After nine days of evidence, the jury concluded that Phil died of suicide and his death was contributed to by neglect. The jury found that the following failings all probably made a material contribution to his death:

  1. Failure to undertake a specific risk assessment and create a treatment plan to deal to the risk of methadone withdrawal and the need to monitor for withdrawal symptoms.

  2. Failure to assess Phil for methadone withdrawal using an opiate withdrawal scale 4 times a day to monitor for withdrawal signs.

  3. Failure to ensure that the SBARS (shift handover documentation) contained specific reference to the need to observe Phil for methadone withdrawal.

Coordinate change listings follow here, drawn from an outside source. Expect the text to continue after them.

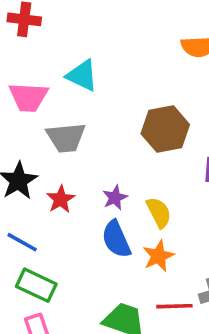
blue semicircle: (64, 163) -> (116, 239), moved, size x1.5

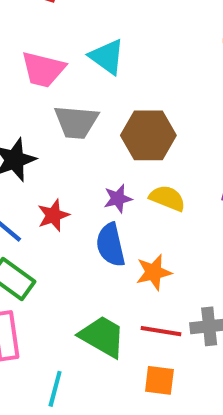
brown hexagon: (165, 129) -> (148, 135), moved
red star: (61, 199) -> (53, 215), moved
yellow semicircle: (159, 212) -> (167, 198), moved, turned -52

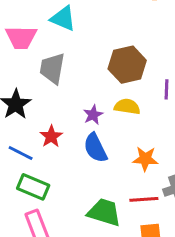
gray trapezoid: (76, 122) -> (52, 68), turned 108
brown hexagon: (148, 135) -> (127, 65), moved
orange star: (154, 272) -> (145, 159), moved, turned 30

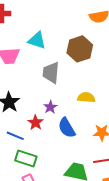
brown hexagon: (127, 65) -> (80, 49), moved
gray trapezoid: (52, 68) -> (51, 73), moved
purple star: (93, 115) -> (50, 107), moved

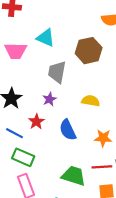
purple star: (50, 107) -> (49, 99), moved

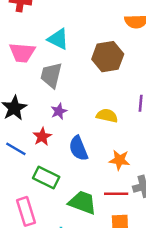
gray trapezoid: (57, 72) -> (51, 75), moved
green rectangle: (23, 157) -> (46, 178), moved

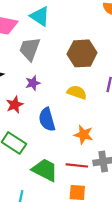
brown hexagon: (108, 57) -> (82, 53), moved

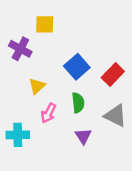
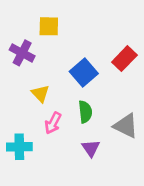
red rectangle: (113, 74) -> (124, 59), moved
yellow triangle: (37, 86) -> (40, 94), turned -30

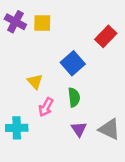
purple cross: (22, 53) -> (15, 22), moved
red rectangle: (124, 59) -> (106, 36), moved
gray triangle: (126, 126) -> (109, 129), moved

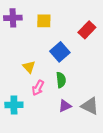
purple cross: (15, 22) -> (13, 18), turned -30
yellow square: (42, 23) -> (44, 21), moved
purple triangle: (79, 129) -> (65, 106), turned 40

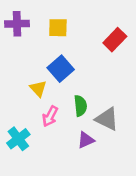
blue square: (60, 52) -> (61, 69), moved
cyan cross: (14, 105) -> (18, 139), turned -36
gray triangle: (90, 106) -> (107, 119), moved

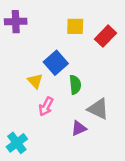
yellow square: (58, 28) -> (75, 26), moved
green semicircle: (80, 106) -> (75, 85), moved
cyan cross: (18, 139) -> (17, 143), moved

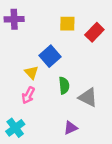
green semicircle: (75, 85) -> (64, 85), moved
pink arrow: (46, 106) -> (28, 95), moved
purple triangle: (79, 128) -> (71, 128), moved

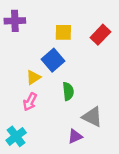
yellow square: (67, 24) -> (63, 32), moved
yellow triangle: (31, 72) -> (33, 77), turned 40
gray triangle: (88, 97) -> (92, 117), moved

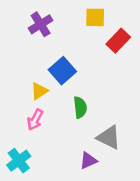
purple cross: (15, 21) -> (41, 24), moved, turned -30
yellow square: (63, 32) -> (95, 17), moved

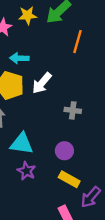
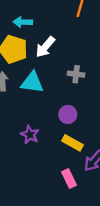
cyan triangle: (22, 144) -> (32, 82), moved

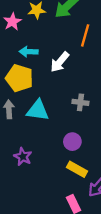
white arrow: (45, 47) -> (60, 62), moved
purple star: (30, 135) -> (23, 157), moved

  4. Failure to follow the observation policy and record adequate information in the observation log in relation to methadone withdrawal.

  5. Failure to act expeditiously or effectively when Phil repeatedly sought a review of his medication in general and in particular on the 15th April 2020 when he asked for Subutex.

  6. A lack of staff training about methadone withdrawal and dual diagnosis patients.

  7. Failure to undertake an adequate risk assessment and record a care plan to assess and manage Phil’s psychotic symptoms after the ward round on the 14th April 2020.

  8. Failure to ensure that the SBARs made specific reference to the need to observe Phil for psychotic symptoms.

  9. Failure to follow the observation policy and record adequate information in the observation log in relation to psychotic symptoms.

  10. Failure to escalate the psychotic presentation observed by staff on the 15th April 2020.

  11. Failure to engage sufficiently with Phil on a one-to-one basis to ensure that his needs were met and he felt reassured that his mental health and withdrawal symptoms would be addressed.

  12. A lack of staff training around the taking and recording of observations.

  13. A lack of time available to carry out observations.

  14. The unintentional creation of a ligature point by the cutting down of the toilet cubicle door stop in 2018.

In addition, the jury found that the following failings all possibly made a material contribution to Phil’s death:

  1. Failure to take advice from i-access Drug & Alcohol Service as a matter of urgency when Phil refused to continue to take methadone on admission to ACU.

  2. Failure to provide Phil with adequate mental health support by psychiatric liaison on either, or both, of the 3rd April 2020 or the 11th April 2020.

  3. Failure to provide adequate staffing on the ward to meet Phil’s needs.

The family was represented by Matthew Turner instructed by Elaine Macdonald and Lucinda Hawthorn of Tuckers Solicitors.

The Coroner was HM Assistant Coroner for Surrey, Caroline Topping. 

The other Interested Persons were Surrey and Borders Partnership Trust, Surrey County Council, and South East Coast Ambulance Service.